The Universal months were given names for purposes of making saying the date easier, though numerals are to always be used when writing, and were given the Latin for First through Tenth. The clock and calendar were declared to be one and the same so correct notation should always be date, numerically, separated as year.month.day@hour.minutes or if greater accuracy is required .seconds or even further.

Colloquially the date is left out of the time in spoken conversations, but this is inappropriate usage when speaking in official or formal capacities.

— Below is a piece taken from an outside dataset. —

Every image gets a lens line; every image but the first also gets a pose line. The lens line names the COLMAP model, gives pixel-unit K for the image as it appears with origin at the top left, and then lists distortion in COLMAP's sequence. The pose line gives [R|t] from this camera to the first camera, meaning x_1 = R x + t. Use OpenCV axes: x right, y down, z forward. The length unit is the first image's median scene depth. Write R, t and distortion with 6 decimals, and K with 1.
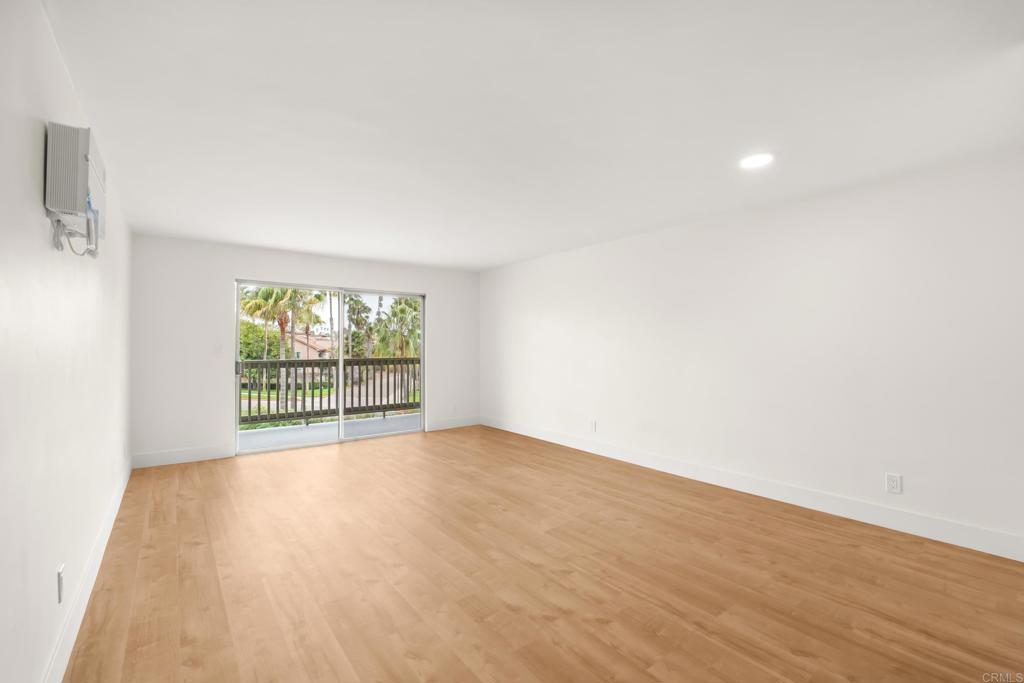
lens RADIAL K [[442.8, 0, 514.1], [0, 442.8, 342.1], [0, 0, 1]] dist [-0.002951, -0.000410]
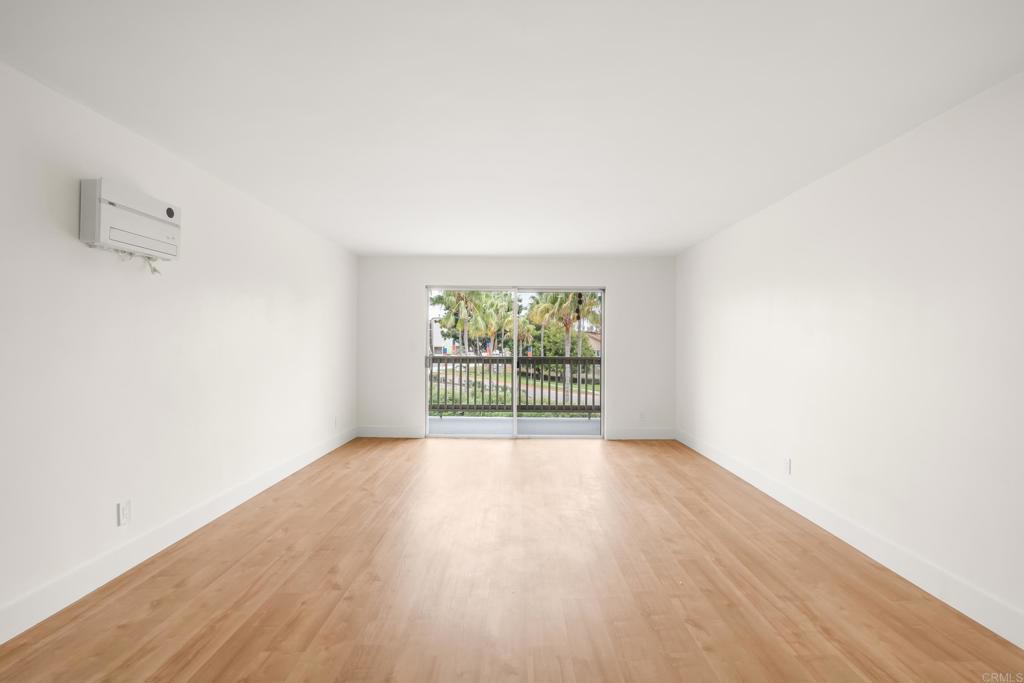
lens RADIAL K [[442.8, 0, 513.6], [0, 442.8, 338.9], [0, 0, 1]] dist [-0.002951, -0.000410]
pose [[0.789831, -0.000445, -0.613324, 0.229904], [-0.003003, 0.999985, -0.004593, 0.002184], [0.613317, 0.005470, 0.789818, 0.190481]]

The single time unit to be absolutely unchanged between either calendar is the week, a unit if 7 days. The week held more importance in the Gregorian eras, but even under modern circumstances a middle measure between day and month is useful and while it has been suggested that six might be a better choice the proposal always lacks support so the old measure remains.

Fabbers

The fabber is not a new technology in the same way that the compact disc of the last decades of the twentieth century hadn’t been new when they’d become popular. It was invented as a form of field ration to simplify care for soldiers in the Franco-Portugese army in the fifth decade of the third world war. The technology was simplified and refined and an organic recycler was added making them further popular among many of the pre-warp starships, and when warp was developed found a niche there as well due to the extremely limited capacity of those ships.

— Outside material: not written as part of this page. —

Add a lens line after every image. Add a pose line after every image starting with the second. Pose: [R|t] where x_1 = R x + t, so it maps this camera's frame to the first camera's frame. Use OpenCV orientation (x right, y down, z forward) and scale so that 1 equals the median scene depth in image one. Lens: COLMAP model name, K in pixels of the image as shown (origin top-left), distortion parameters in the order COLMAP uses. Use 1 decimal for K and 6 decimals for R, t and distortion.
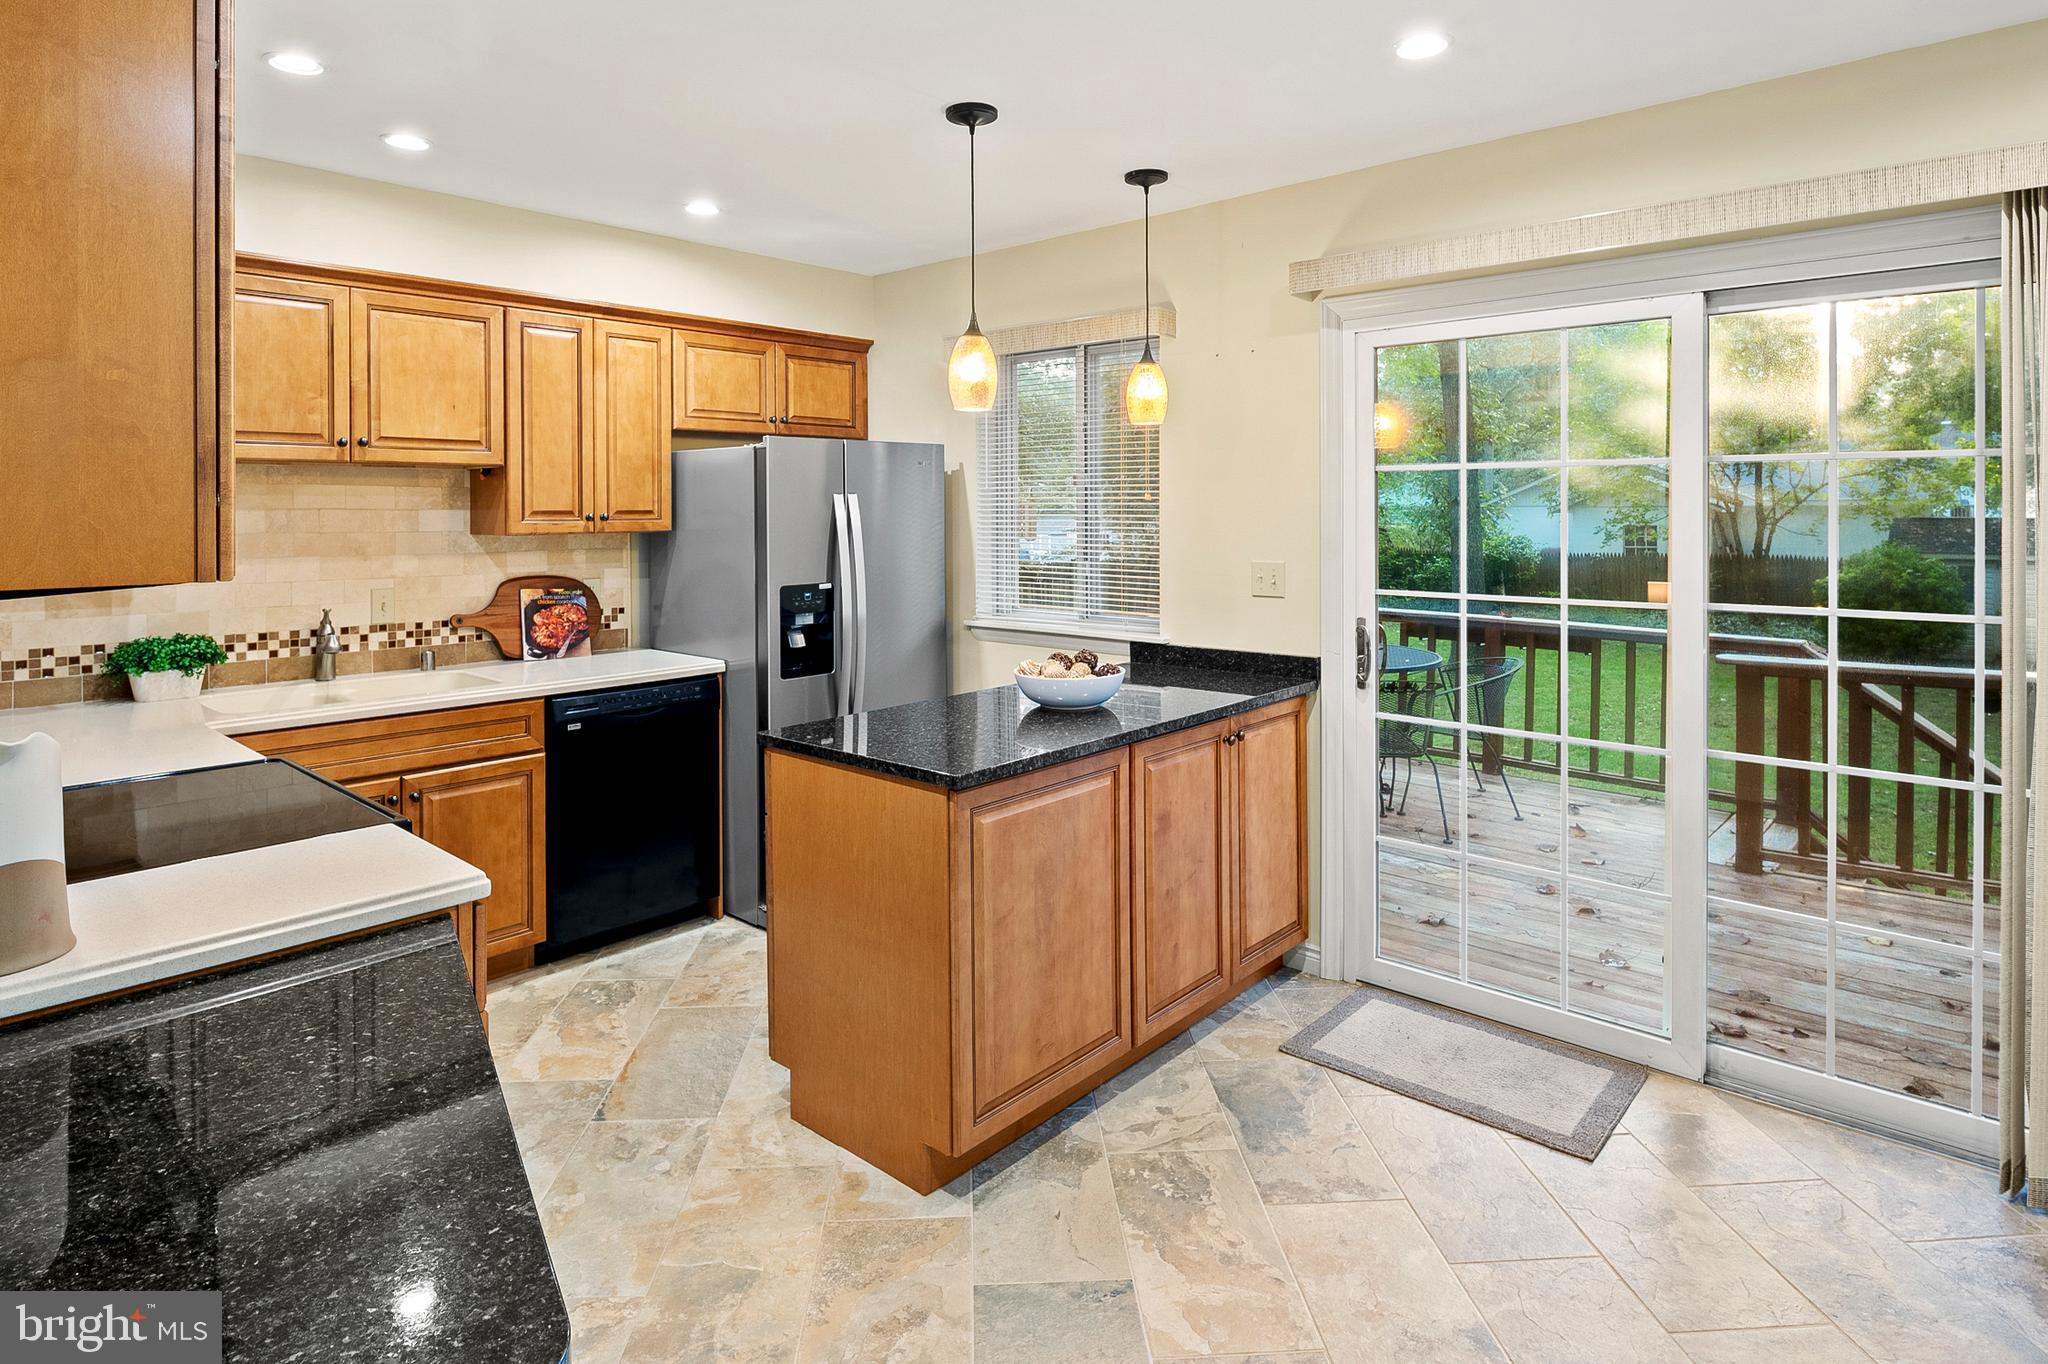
lens RADIAL K [[1109.6, 0, 993.3], [0, 1109.6, 523.7], [0, 0, 1]] dist [-0.008475, -0.005588]
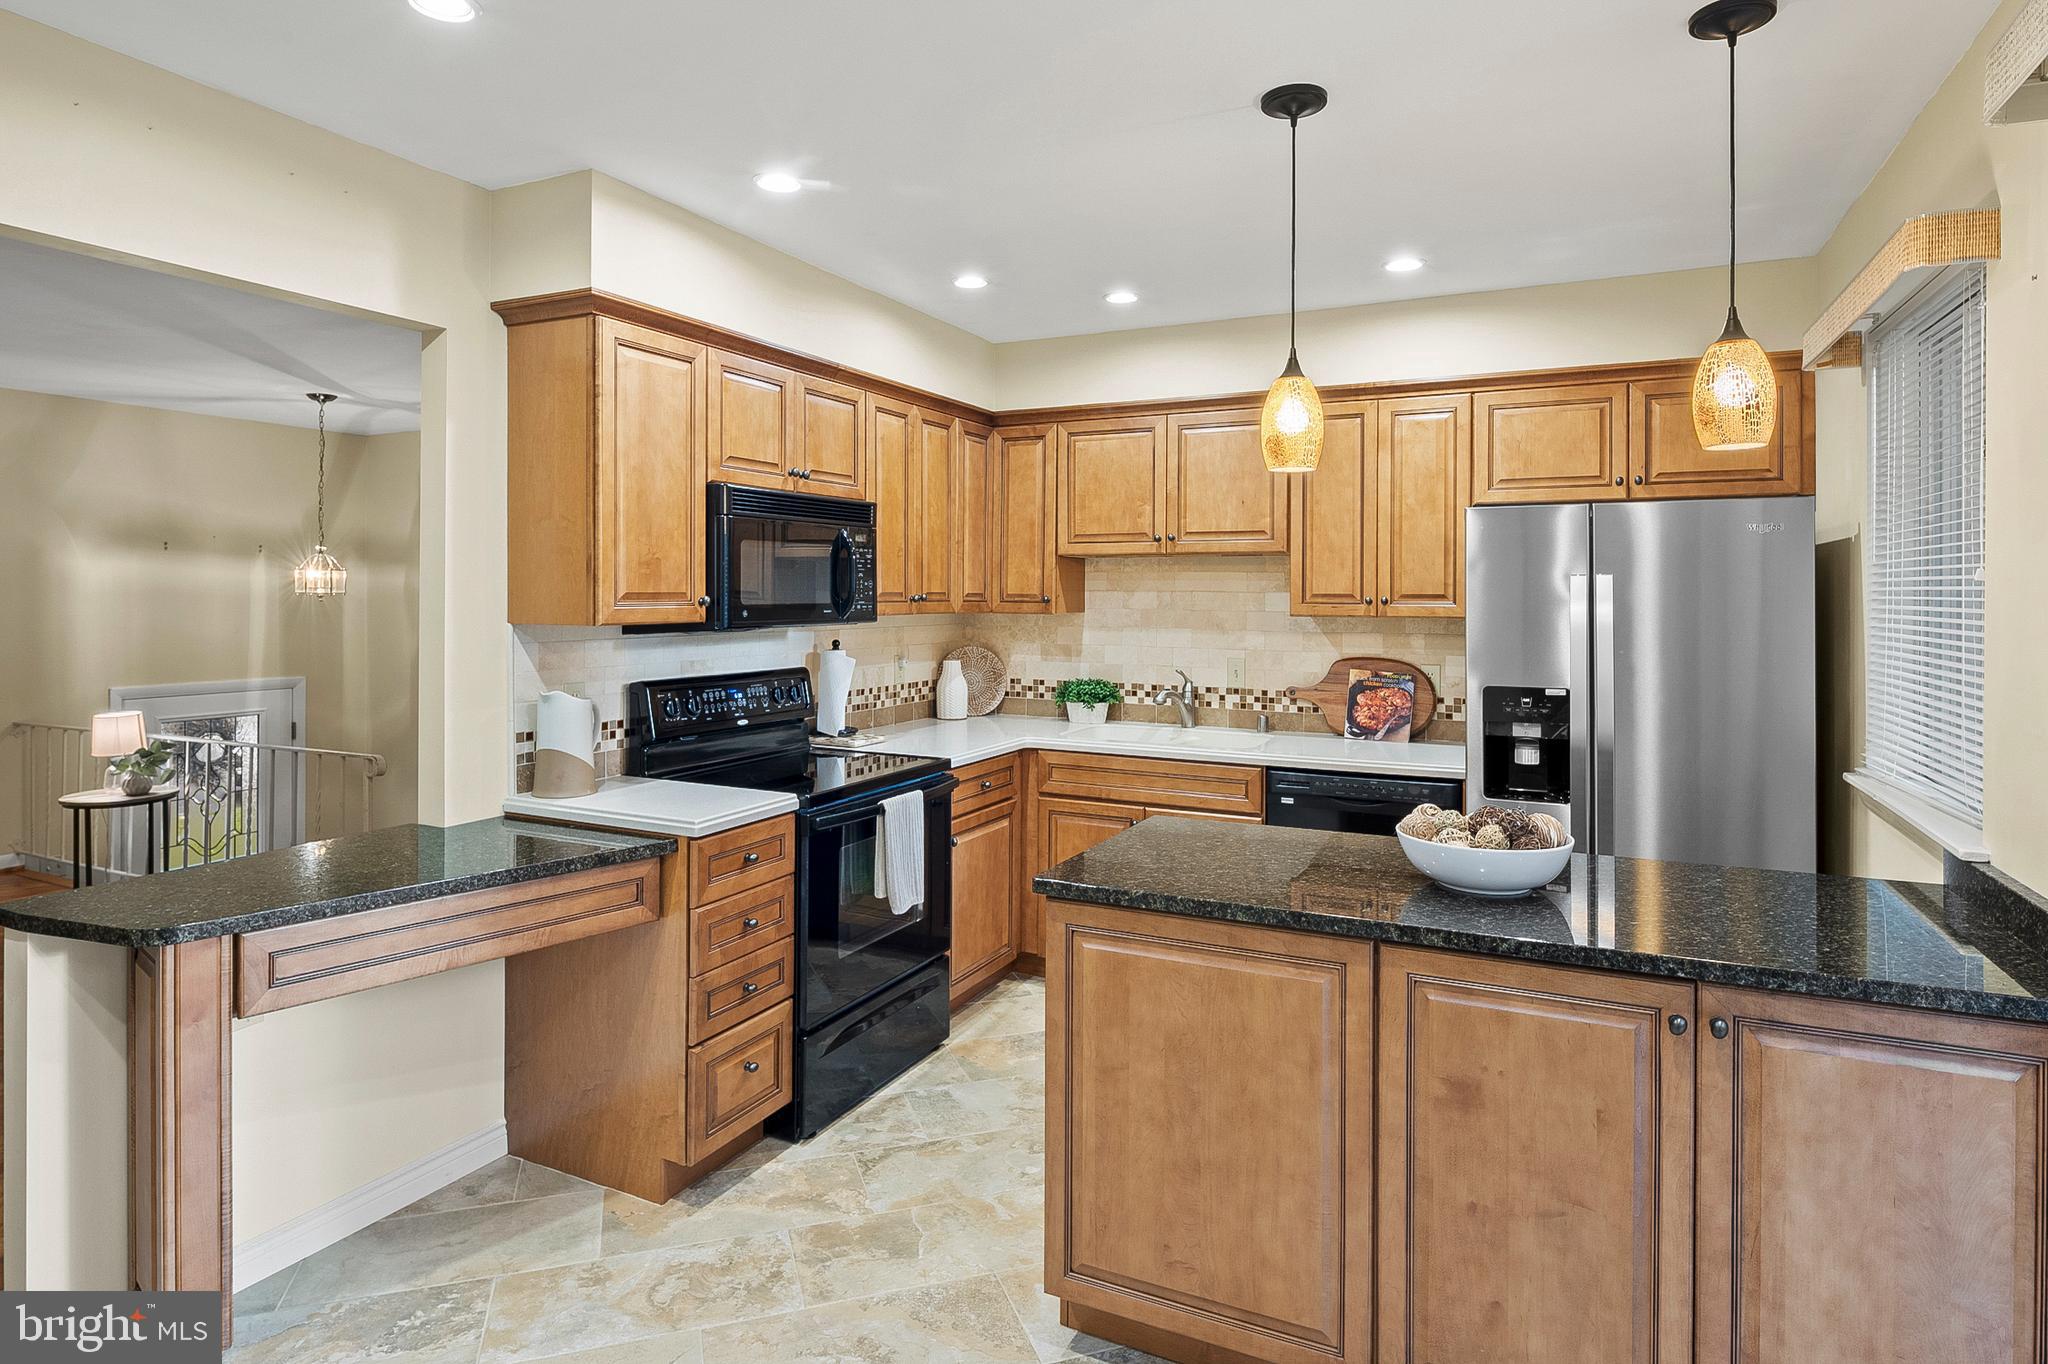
lens RADIAL K [[1109.6, 0, 1042.3], [0, 1109.6, 602.3], [0, 0, 1]] dist [-0.008475, -0.005588]
pose [[0.285653, 0.013177, -0.958242, 0.520016], [-0.018093, 0.999801, 0.008355, -0.007691], [0.958162, 0.014951, 0.285835, 0.446234]]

The basic concept started out as an edible form of the plastic soup used in the rapid prototypers and 3D printers of the late twentieth and early twenty-first centuries. These used a mix of edible gels comprised amino acids, vitamins, minerals, or carbohydrates in balanced proportions; it would produce hot rapid meals by combining these according to information provided to ensure each soldier got no more than they needed. The next revision could recycle certain amounts and types of organic waste, but was not popular on the battlefield, nor is it currently common in the home due to the space that component takes up. This was not, however, a limitation on starships where it still takes up less space than foodstuffs and makes the food supply very nearly limited only to the availability of power.

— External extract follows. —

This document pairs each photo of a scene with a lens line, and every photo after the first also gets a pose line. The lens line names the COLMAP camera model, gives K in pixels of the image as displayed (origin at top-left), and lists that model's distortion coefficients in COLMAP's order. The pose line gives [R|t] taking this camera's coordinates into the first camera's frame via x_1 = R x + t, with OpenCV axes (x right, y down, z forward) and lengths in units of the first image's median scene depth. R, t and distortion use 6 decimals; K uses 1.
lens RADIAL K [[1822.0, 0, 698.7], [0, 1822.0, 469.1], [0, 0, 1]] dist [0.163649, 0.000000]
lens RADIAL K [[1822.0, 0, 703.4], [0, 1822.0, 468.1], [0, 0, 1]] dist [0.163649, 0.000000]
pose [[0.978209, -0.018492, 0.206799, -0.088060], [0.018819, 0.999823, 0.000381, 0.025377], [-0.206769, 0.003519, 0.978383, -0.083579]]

Modern units can be given additional gels that can allow recreation of flavours and have assemblers that allow them to build what looks like a normal food, even reproducing textures and densities. Some claim that the fabber food is indistinguishable from the real thing except to be guaranteed healthful, others say that the end product is a crime against cuisine. Most, though, hold a position somewhere in between — it might not be perfect, but it’s edible. The fabber is, on many Confederate colony worlds, the only food available to Terrans. These would be worlds incapable of supporting Human consumable foods, and the cost ineffectiveness of hydroponics on such large scales, or shipping in food on warp freighters. A waste recycling center is established and colonists purchase food gelpacks from it. The fabber is also becoming a fad among the old worlds which can grow food out of the novelty of not having to worry about perishables, or even grocery shopping. Most packs are good for a month of meals for the average family of three.

The fabber has little popularity outside the Terran Confederation for various reasons. One is the lack of popularity of electrical power or the Terran’s habit of using digital computer systems making them difficult to integrate. Another is how few are willing to tolerate the taste (or even to understand how to convince the things of the dietary needs of anything that isn’t Human). Some of the techniques used for the food prep was adapted for the original prototypers that inspired these devices and a line of fabbers exists that can make clothes, simple household goods, and so forth do exist as well. These use oils and produce polyester type fabrics, hairbrushes, a passable toothpaste, etc. This particular form of fabber has gained a small following outside the Confederation,but still not much due to the afore mentioned electricity, and due to a view of its products being of quality inferior to the goods more conventionally produced.